The newest JBJS ( The Journal of Bone and Joint Surgery) just arrived and as usual I started to look through the newest literature being published on the various Orthopedic specialities, in particular, Spine surgery as expected.
What better time during the holiday season to talk about risk factors for poor outcomes in cervical spine procedures and diabetes.
As you may be well aware, diabetes and smoking, are well known to be risk factors for poor outcomes related to any surgery. Diabetes and smoking, namely nicotine, are considered a “microvascular ” disease that systemically effects the entire body rather than just the lungs or pancreas.

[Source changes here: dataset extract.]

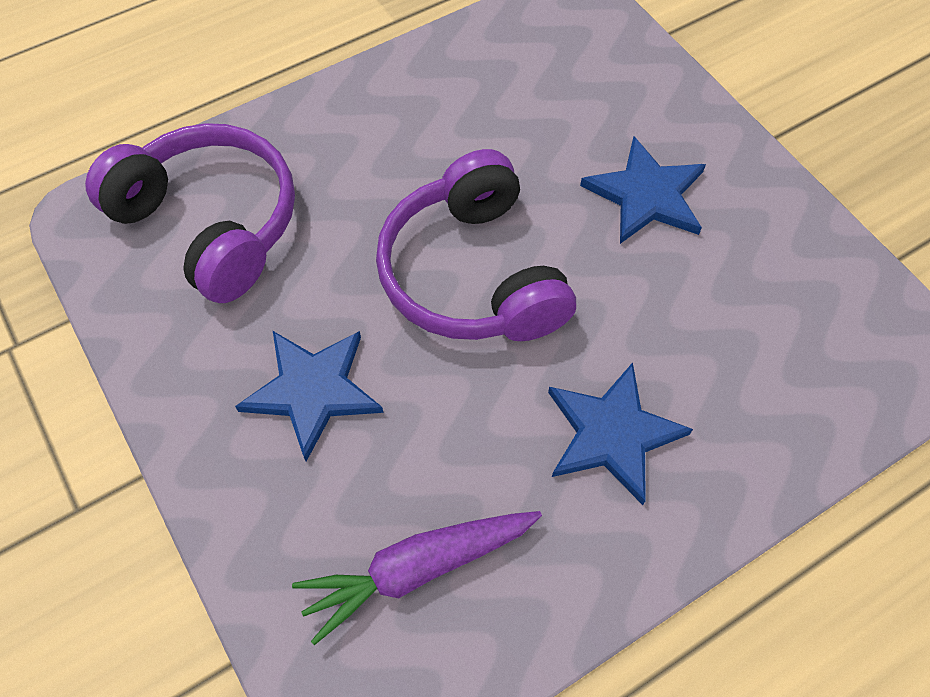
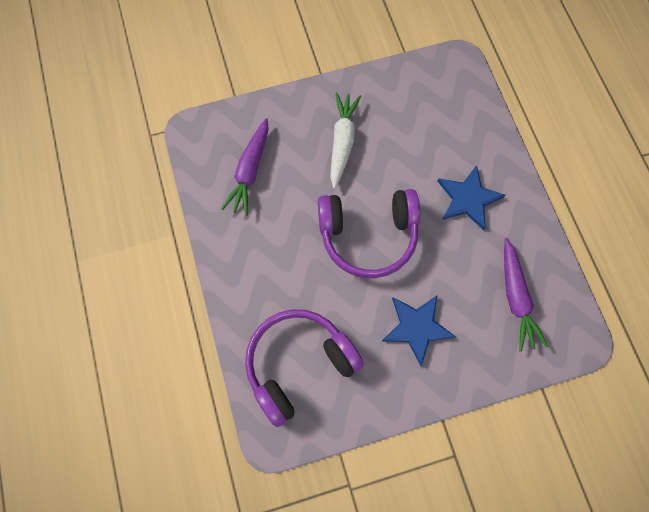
camera: 75 degrees left, 10 degrees up
(535, 81) = (250, 171): none -> purple carrot
(646, 195) = (342, 142): blue star -> white carrot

The best analogy that I can make related to how microvascular works in the body is through waterways. Follow me on this, if you would take a large body of water such as a river, and as the river begins to work through it’s tributaries and smaller streams, eventually the river becomes a creek, the creek becomes a small stream, and so on and so on, until these small streams make their way to the farthest reaching plants and trees. These small capillaries or micro-vasculature feeds these plants and streams with the water that they need. If you cut off the water supply to these capillaries and streams, the plants and trees die.
The same be held true for the micro-vasculature of the body. Diabetes and Smoking essentially chokes off the blood supply to the bone, organs, and tissues that need these pathways to survive. If you block the blood supply to the bone, organs, and tissues, this in turn forces them to not work efficiently and effectively.
Essentially, working to better control diabetes, cease smoking, and losing weight all help to improve successful outcomes with any surgery. Therefore, it is imperative to work with your medical provider to monitor your hemoglobin A1C, work on smoking cessation, and improve your overall health.